Dear QNXers,
we have a robot which is controlled by 3 Pentium / AMD PCs. All PC’s
are connected with CormanTech CT 120 FE 100 bit network cards on
logical net 2. Node 2 and 3 are diskless and booted over this
network. Now, if our software system is running, it sometimes hangs for
a few seconds and it sometimes hangs forever. The error is not caused
by name server polling. Some Debugging using a ram disk on node 2 has
shown that the network connection to the second node seems to fail
sometimes. The console of node 2 shows the message
Proc: lost reply across net, freeing reply_blk local pid 0959
This message is printed repeatedly. In order to increase the number of
retries, the network driver is started
Net.ct100tx -l 2 -T 100 -n 20 -N 20 &
for all nodes. But appearently the increased number of retries does
not solve the problem.
Does anybody have an idea about the origin of this problem? And does
it make sense to increase the number of retries even further?
Thanks for any comments and best regards,
-Rainer
–
*** ____ ****** . * . ******* Dipl.-Ing. Rainer Menzner ********************
( / \ /| /| Ruhr-Universitaet Bochum
/ | / | / | Institut fuer Neuroinformatik
/____/ / |/ | __ D-44780 Bochum, Germany
/ \ / ’ | ( / ----------------------------------------------
(/ _ o (/ | -/- o
********************* /–) ** Tel. +49-234/32-27978 ************************
eMail: Rainer.Menzner@neuroinformatik.ruhr-uni-bochum.de
WWW: http://www.neuroinformatik.ruhr-uni-bochum.de/ini/PEOPLE/rmz/top.html
Hello Rainer,
Have you looked at the output of “netinfo -l” and “netinfo” to see if there
are any obvious problems there? This stuff is rather cryptic, so if you’d
like some help interpreting the information, you might want to post the
output of these commands here (maybe from all 3 nodes). Also post the
output of “sin ver” from one of your systems.
In the absence of this information, I can only guess at the cause of the
trouble. What are you using to connect the 3 network cards? A hub or a
switch? If a switch, then your problems may be related to mismatched
half/full duplex settings, in which case you likely need an update to our
Net.ct100tx driver.
Regards,
Bert Menkveld
Engineer
Corman Technologies Inc.

### Data:
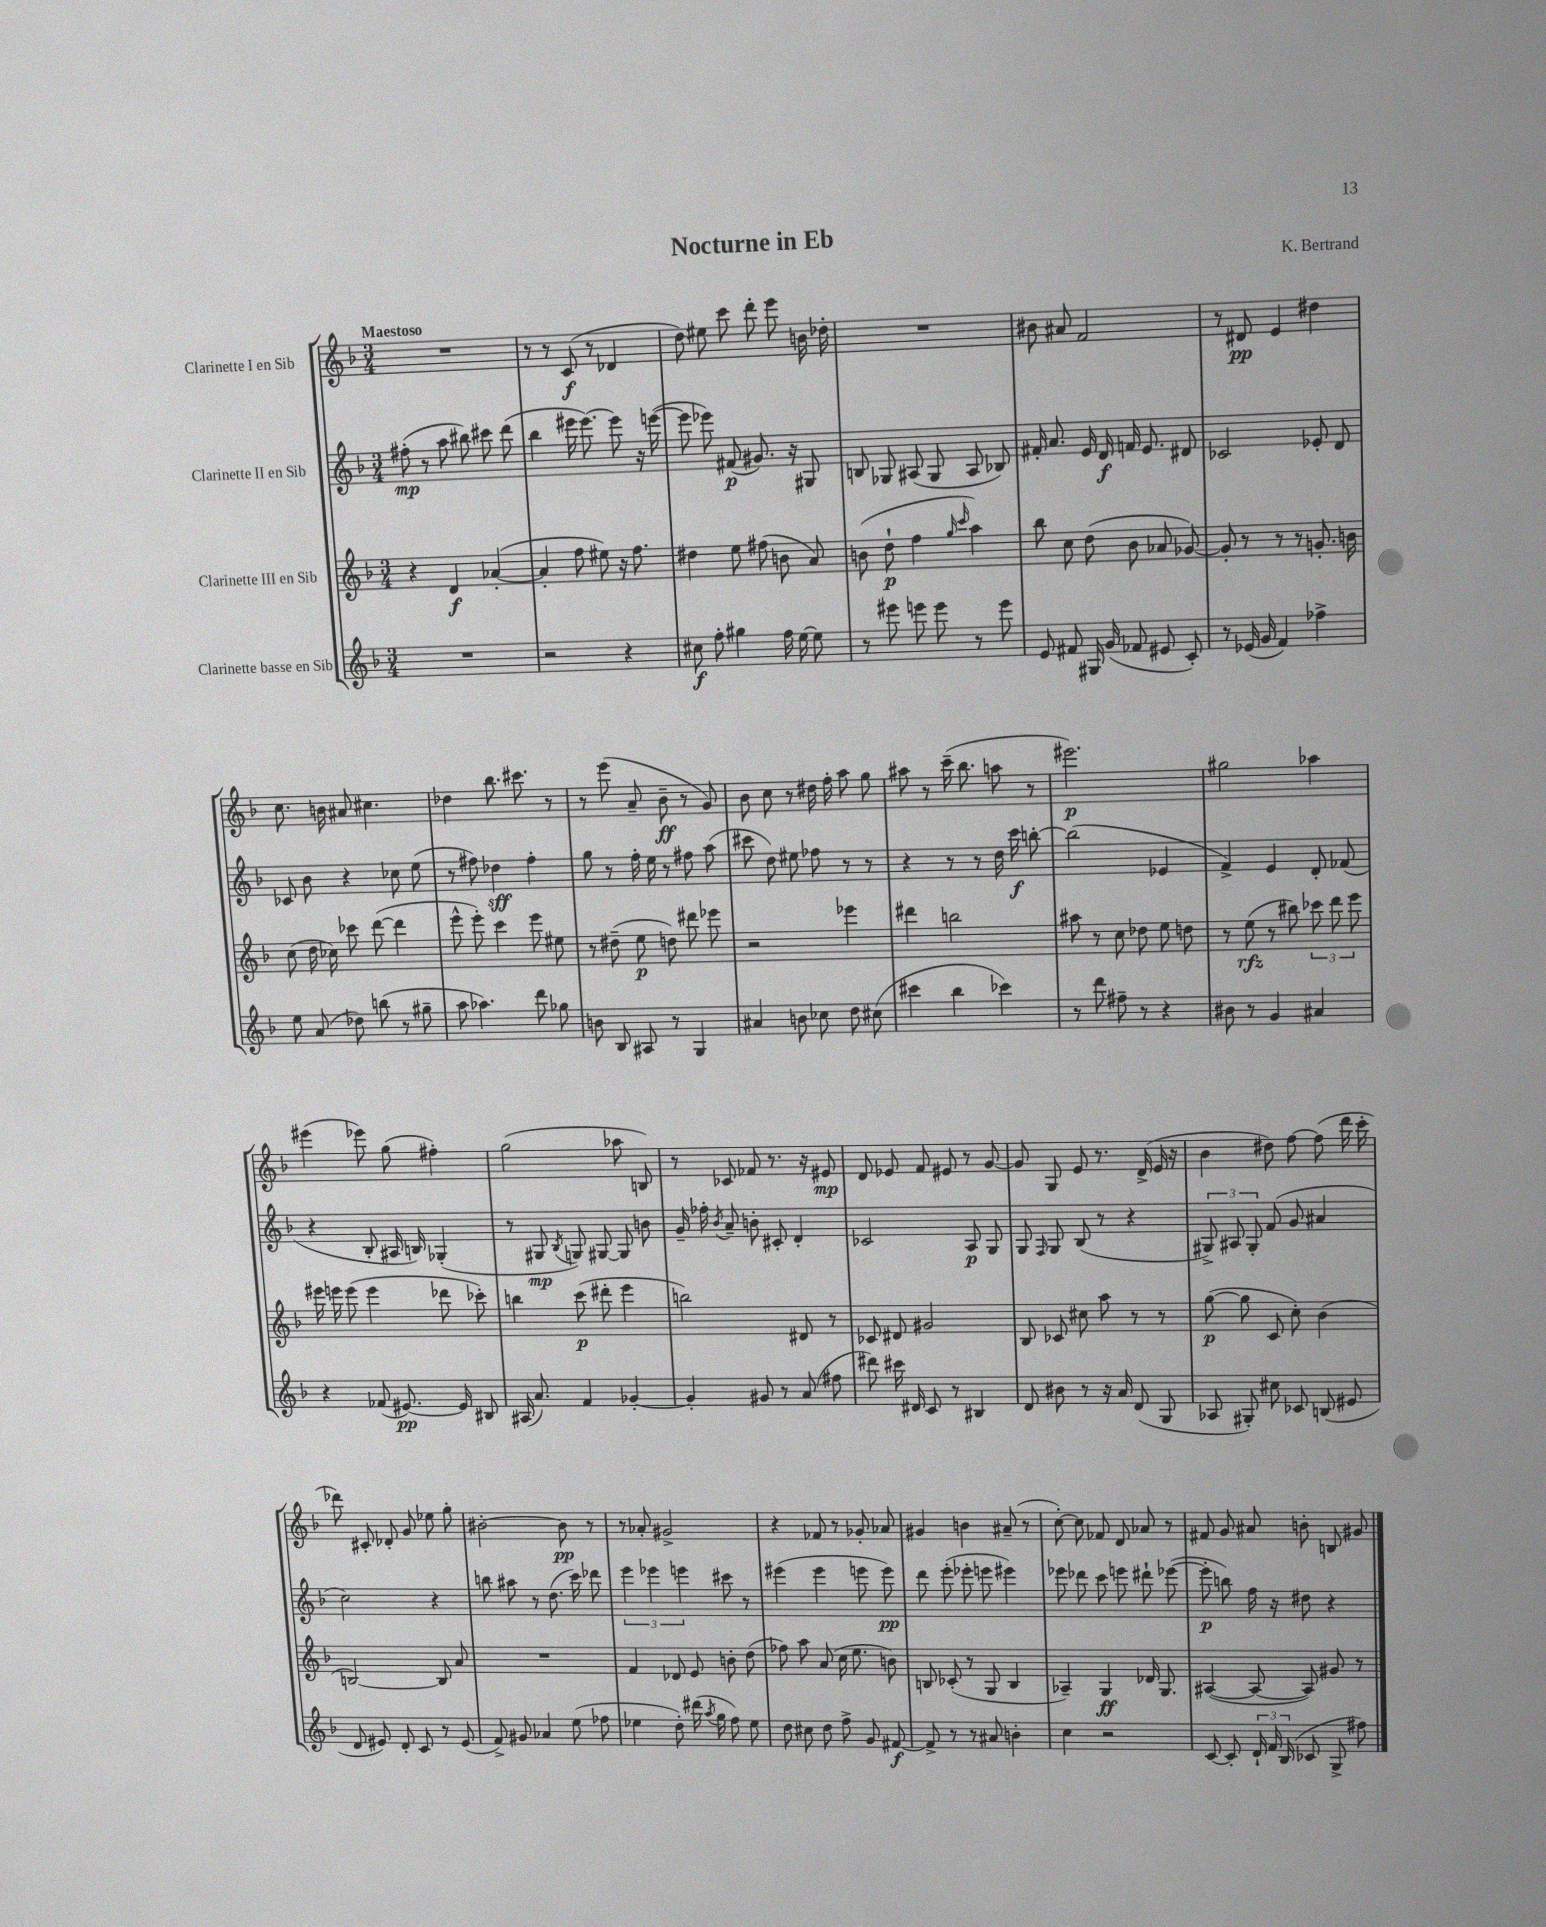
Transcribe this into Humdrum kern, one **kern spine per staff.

**kern	**dynam	**kern	**dynam	**kern	**dynam	**kern	**dynam
*part4	*part4	*part3	*part3	*part2	*part2	*part1	*part1
*staff4	*staff4	*staff3	*staff3	*staff2	*staff2	*staff1	*staff1
*I"Clarinette basse en Sib	*	*I"Clarinette III en Sib	*	*I"Clarinette II en Sib	*	*I"Clarinette I en Sib	*
*clefG2	*	*clefG2	*	*clefG2	*	*clefG2	*
*k[b-]	*	*k[b-]	*	*k[b-]	*	*k[b-]	*
*M3/4	*	*M3/4	*	*M3/4	*	*M3/4	*
=1	=1	=1	=1	=1	=1	=1	=1
!	!	!	!	!	!	!LO:TX:a:B:t=Maestoso	!
2.r	.	4r	.	(8ff#X'\	mp	2.r	.
.	.	.	.	8r	.	.	.
.	.	4d/	f	8aa\	.	.	.
.	.	.	.	8bb#X\)	.	.	.
.	.	([4a-X'/	.	8ccc#X\	.	.	.
.	.	.	.	(8ddd\	.	.	.
=2	=2	=2	=2	=2	=2	=2	=2
2r	.	4a-'/]	.	4bb-\	.	8r	.
.	.	.	.	.	.	8r	.
.	.	8ff\	.	16eee#X\	.	(8c/	f
.	.	.	.	[8.eee#\)	.	.	.
.	.	8ee#X\)	.	.	.	8r	.
4r	.	16r	.	8eee#\]	.	4d-X/	.
.	.	8.ff\	.	.	.	.	.
.	.	.	.	16r	.	.	.
.	.	.	.	([16eeen\	.	.	.
=3	=3	=3	=3	=3	=3	=3	=3
8cc#X\	f	4dd#X\	.	8eee\]	.	8dd\)	.
8ff'\	.	.	.	8eee-X\)	.	8ee#X\	.
4gg#X\	.	8ee\	.	(8f#X/	p	8ccc\	.
.	.	(8ff#X\	.	8.g#X/)	.	8ddd'\	.
16ff\	.	8bn\	.	.	.	8eee\	.
[16ee\	.	.	.	16r	.	.	.
8ee\]	.	8a/)	.	8G#X/	.	16bn\	.
.	.	.	.	.	.	16dd-X'\	.
=4	=4	=4	=4	=4	=4	=4	=4
8r	.	(8bn\	.	8Bn/	.	2.r	.
8eee#X\	.	8dd`\	p	8G-X/	.	.	.
8eeen\	.	4ff\	.	(8A#X/	.	.	.
8eee\	.	.	.	8G-/	.	.	.
.	.	16qqgg/	.	.	.	.	.
.	.	16qqccc/	.	.	.	.	.
8r	.	4aa\)	.	8A#/	.	.	.
8eee\	.	.	.	8B-X/)	.	.	.
=5	=5	=5	=5	=5	=5	=5	=5
8e/	.	8bb-\	.	16f#X'/	.	8b#X\	.
.	.	.	.	8.a/	.	.	.
8f#X/	.	8cc\	.	.	.	8a#X/	.
16G#X/	.	(8dd\	.	16e/	.	2f/	.
(16g/	.	.	.	16d/	f	.	.
8f-X/	.	8b-\	.	16fn/	.	.	.
.	.	.	.	8.e/	.	.	.
8e#X/	.	8a-X/	.	.	.	.	.
8c'/)	.	[8g-X/)	.	8d#X/	.	.	.
=6	=6	=6	=6	=6	=6	=6	=6
8r	.	8g-'/]	.	2c-X/	.	8r	.
(16e-X/	.	8r	.	.	.	8d#X/	pp
16g/	.	.	.	.	.	.	.
4f/)	.	8r	.	.	.	4e/	.
.	.	8r	.	.	.	.	.
4ff-X^\	.	8.gn'/	.	8e-X'/	.	4dd#X\	.
.	.	.	.	8d/	.	.	.
.	.	16bn\	.	.	.	.	.
!!LO:LB:g=z
=7	=7	=7	=7	=7	=7	=7	=7
8ee\	.	(8cc\	.	8c-X/	.	8.cc\	.
(8a/	.	16dd\	.	8b-\	.	.	.
.	.	16cc-X\)	.	.	.	16bn\	.
8dd-X\)	.	8ccc-X\	.	4r	.	8a#X/	.
(8bbn\	.	([8ddd\	.	.	.	4.cc#X\	.
8r	.	4ddd\]	.	8cc-X\	.	.	.
8gg#X~\	.	.	.	(8ee\	.	.	.
=8	=8	=8	=8	=8	=8	=8	=8
8aa\	.	8eee^^\	.	8r	.	4dd-X\	.
4.aa-X\)	.	8eee'\)	.	8ff#X\)	.	.	.
.	.	4ccc\	.	4dd-X\	sff	8.bb-\	.
.	.	.	.	.	.	8.ccc#X\	.
8ddd\	.	8eee\	.	4ff#'\	.	.	.
8gg-X\	.	8ee#X\	.	.	.	8r	.
=9	=9	=9	=9	=9	=9	=9	=9
8bn\	.	8r	.	8gg\	.	8r	.
8B-/	.	(8dd#X~\	.	8r	.	(8eee\	.
8A#X/	.	8ee\	p	16ff'\	.	8a~/	.
.	.	.	.	16ee\	.	.	.
8r	.	8ddn\)	.	8r	.	8b-~\	ff
4G/	.	8ddd#X\	.	8ff#X\	.	8r	.
.	.	8eee-X\	.	(8aa\	.	8g/)	.
=10	=10	=10	=10	=10	=10	=10	=10
4a#X/	.	2r	.	8ccc#X\	.	8b-\	.
.	.	.	.	8dd\)	.	8cc\	.
8bn\	.	.	.	8ee#X\	.	8r	.
8cc-X\	.	.	.	8ff-X\	.	16dd#X\	.
.	.	.	.	.	.	16ff'\	.
8dd\	.	4eee-X\	.	8r	.	8aa\	.
(8cc#X\	.	.	.	8r	.	8gg\	.
=11	=11	=11	=11	=11	=11	=11	=11
4ccc#X\	.	4ddd#X\	.	4r	.	8aa#X\	.
.	.	.	.	.	.	8r	.
4bb-\	.	2bbn\	.	8r	.	(16ccc~\	.
.	.	.	.	.	.	8.bb-\	.
.	.	.	.	8r	.	.	.
4ccc-X\)	.	.	.	16dd\	.	8aan\	.
.	.	.	.	16ccc\	f	.	.
.	.	.	.	[8bbn'\	.	8r	.
=12	=12	=12	=12	=12	=12	=12	=12
8r	.	8aa#X\	.	(2bb\]	.	2.eee#X\)	p
8ddd\	.	8r	.	.	.	.	.
8ff#X~\	.	8cc\	.	.	.	.	.
8r	.	8dd-X\	.	.	.	.	.
4r	.	8ee\	.	4e-X/	.	.	.
.	.	8ddn\	.	.	.	.	.
=13	=13	=13	=13	=13	=13	=13	=13
8b#X\	.	8r	.	4f^/)	.	2gg#X\	.
8r	.	(8ee\	rfz	.	.	.	.
4g/	.	8r	.	4e/	.	.	.
.	.	8bb#X\)	.	.	.	.	.
4a#X/	.	12ccc-X\	.	8d'/	.	4aa-X\	.
.	.	12ddd\	.	.	.	.	.
.	.	.	.	(8f-X/	.	.	.
.	.	12eee\	.	.	.	.	.
!!LO:LB:g=z
=14	=14	=14	=14	=14	=14	=14	=14
4r	.	16eee#X\	.	4r	.	(4eee#X\	.
.	.	16eeen\	.	.	.	.	.
.	.	(8eee\	.	.	.	.	.
(8f-X/	.	4eee\	.	8B-'/	.	8eee-X\)	.
[8.e#X/)	pp	.	.	16A#X/	.	(8gg\	.
.	.	.	.	16Bn/)	.	.	.
.	.	8ddd-X\	.	(4G-X'/	.	4ff#X'\)	.
16e#/]	.	.	.	.	.	.	.
8B#X/	.	8ccc-X'\)	.	.	.	.	.
=15	=15	=15	=15	=15	=15	=15	=15
(16A#X/	.	4bbn\	.	8r	.	(2gg\	.
8.a/)	.	.	.	.	.	.	.
.	.	.	.	8G#X/	mp	.	.
.	.	.	.	8qB-/	.	.	.
4f/	.	(8ccc\	p	8Gn/)	.	.	.
.	.	8ddd#X'\	.	[8G#X/	.	.	.
[4g-X'/	.	4eee\	.	8G#/]	.	8aa-X\	.
.	.	.	.	8bn\	.	8Bn/)	.
=16	=16	=16	=16	=16	=16	=16	=16
4g-'/]	.	2bbn\)	.	16g~/	.	8r	.
.	.	.	.	16ff-X'\	.	.	.
.	.	.	.	8qb-/	.	.	.
.	.	.	.	8a~/	.	8c-X/	.
8g#X/	.	.	.	8bn'\	.	8f-X/	.
8r	.	.	.	8c#X'/	.	8.r	.
(8a/	.	8d#X/	.	4d'/	.	.	.
.	.	.	.	.	.	16r	.
8ff#X\	.	8r	.	.	.	8e#X/	mp
=17	=17	=17	=17	=17	=17	=17	=17
8ddd#X\)	.	8c-X/	.	2c-X/	.	8d/	.
16ccc#X\	.	8d#X/	.	.	.	8e-X/	.
16d#X/	.	.	.	.	.	.	.
8c/	.	2g#X/	.	.	.	8f/	.
8r	.	.	.	.	.	8e#X/	.
4B#X/	.	.	.	8A/	p	8r	.
.	.	.	.	8G/	.	[8g/	.
=18	=18	=18	=18	=18	=18	=18	=18
8d/	.	8B-/	.	8G/	.	8g/]	.
.	.	.	.	16qqF/	.	.	.
8b#X\	.	8c-X/	.	8G/	.	8G/	.
8r	.	8cc#X\	.	(8B-/	.	8e/	.
16r	.	8aa\	.	8r	.	8.r	.
16a/	.	.	.	.	.	.	.
(8d/	.	8r	.	4r	.	.	.
.	.	.	.	.	.	(16d^/	.
8G/	.	8r	.	.	.	16e/	.
.	.	.	.	.	.	16r	.
=19	=19	=19	=19	=19	=19	=19	=19
8A-X/	.	([8gg\	p	12G#X^/)	.	4b-\	.
.	.	.	.	12A#X/	.	.	.
8G#X'/)	.	8gg\]	.	.	.	.	.
.	.	.	.	12G#'/	.	.	.
8cc#X\	.	8c/	.	(8f/	.	8dd#X\)	.
8c-X/	.	8cc'\)	.	8g/	.	[8ff\	.
(8Bn/	.	(4b-\	.	4a#X/	.	(8ff\]	.
8e#X/	.	.	.	.	.	16ddd\	.
.	.	.	.	.	.	16ccc'\	.
!!LO:LB:g=z
=20	=20	=20	=20	=20	=20	=20	=20
8d/	.	[2Bn/)	.	2cc\)	.	8ddd-X\)	.
8e#X/)	.	.	.	.	.	8c#X'/	.
8d'/	.	.	.	.	.	8d-X'/	.
8c/	.	.	.	.	.	8g/	.
8r	.	8B/]	.	4r	.	8ee-X\	.
(8e#/	.	8a/	.	.	.	8gg'\	.
=21	=21	=21	=21	=21	=21	=21	=21
8f^/)	.	2.r	.	8bbn\	.	[2b#X'\	.
8g#X/	.	.	.	8aa#X\	.	.	.
4a-X/	.	.	.	8r	.	.	.
.	.	.	.	(8.dd\	.	.	.
(8ee\	.	.	.	.	.	8b#\]	pp
.	.	.	.	16ccc\)	.	.	.
8ff-X\	.	.	.	8ddd-X\	.	8r	.
=22	=22	=22	=22	=22	=22	=22	=22
4ee-X\	.	4f/	.	6eee\	.	8r	.
.	.	.	.	.	.	8a-X'/	.
.	.	.	.	6eee-X\	.	.	.
8dd'\)	.	8d-X/	.	.	.	2g#X^/	.
.	.	.	.	6eeen\	.	.	.
(16ddd#X\	.	8e/	.	.	.	.	.
8qaa/	.	.	.	.	.	.	.
16gg\	.	.	.	.	.	.	.
8ff\)	.	8bn'\	.	8ccc#X\	.	.	.
8ee-\	.	(8dd\	.	8r	.	.	.
=23	=23	=23	=23	=23	=23	=23	=23
8dd\	.	8ff-X\)	.	(4eee#X\	.	4r	.
8cc#X\	.	8aa\	.	.	.	.	.
8dd\	.	(8a/	.	4eee#\	.	8f-X/	.
8ff^\	.	16cc\	.	.	.	8r	.
.	.	8.ee\	.	.	.	.	.
8g/	.	.	.	8eeen\	.	8g-X'/	.
[8f#X/	f	8bn\)	.	8eee\)	pp	8a-X/	.
=24	=24	=24	=24	=24	=24	=24	=24
8f#^/]	.	8Bn/	.	8ddd\	.	4g#X/	.
8r	.	(8c-X'/	.	(8eee'\	.	.	.
8r	.	8r	.	8eee-X'\	.	4bn\	.
8a#X/	.	8G/	.	8eeen\	.	.	.
4bn'\	.	4B/	.	4eee#X\)	.	(8a#X~/	.
.	.	.	.	.	.	8r	.
=25	=25	=25	=25	=25	=25	=25	=25
4cc\	.	4A-X~/)	.	8eee-X\	.	[8cc'\)	.
.	.	.	.	8ddd-X\	.	8cc\]	.
2r	.	4G/	ff	8ccc\	.	8f-X/	.
.	.	.	.	8eeen\	.	8d/	.
.	.	16d-X/	.	8ddd#X`\	.	8a-X/	.
.	.	8.G/	.	.	.	.	.
.	.	.	.	([8eee-X\	.	8r	.
=26	=26	=26	=26	=26	=26	=26	=26
[8c/	.	([4A#X/	.	8eee-'\]	p	8f#X/	.
8c'/]	.	.	.	8bbn\)	.	8g/	.
24d`/	.	8A#/_	.	16ff\	.	8a#X/	.
24f/	.	.	.	.	.	.	.
.	.	.	.	16r	.	.	.
(24B-/	.	.	.	.	.	.	.
8c-X/	.	8A#/])	.	8dd#X\	.	8bn'\	.
8G^/	.	8g#X/	.	4r	.	8Bn/	.
8ff#X\)	.	8r	.	.	.	8g#X/	.
==	==	==	==	==	==	==	==
*-	*-	*-	*-	*-	*-	*-	*-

### Task brief:
Repeat the forum thread from "In the absence" through "Corman Technologies Inc.", swapping "hub" for "router".

### Result:
In the absence of this information, I can only guess at the cause of the
trouble. What are you using to connect the 3 network cards? A router or a
switch? If a switch, then your problems may be related to mismatched
half/full duplex settings, in which case you likely need an update to our
Net.ct100tx driver.
Regards,
Bert Menkveld
Engineer
Corman Technologies Inc.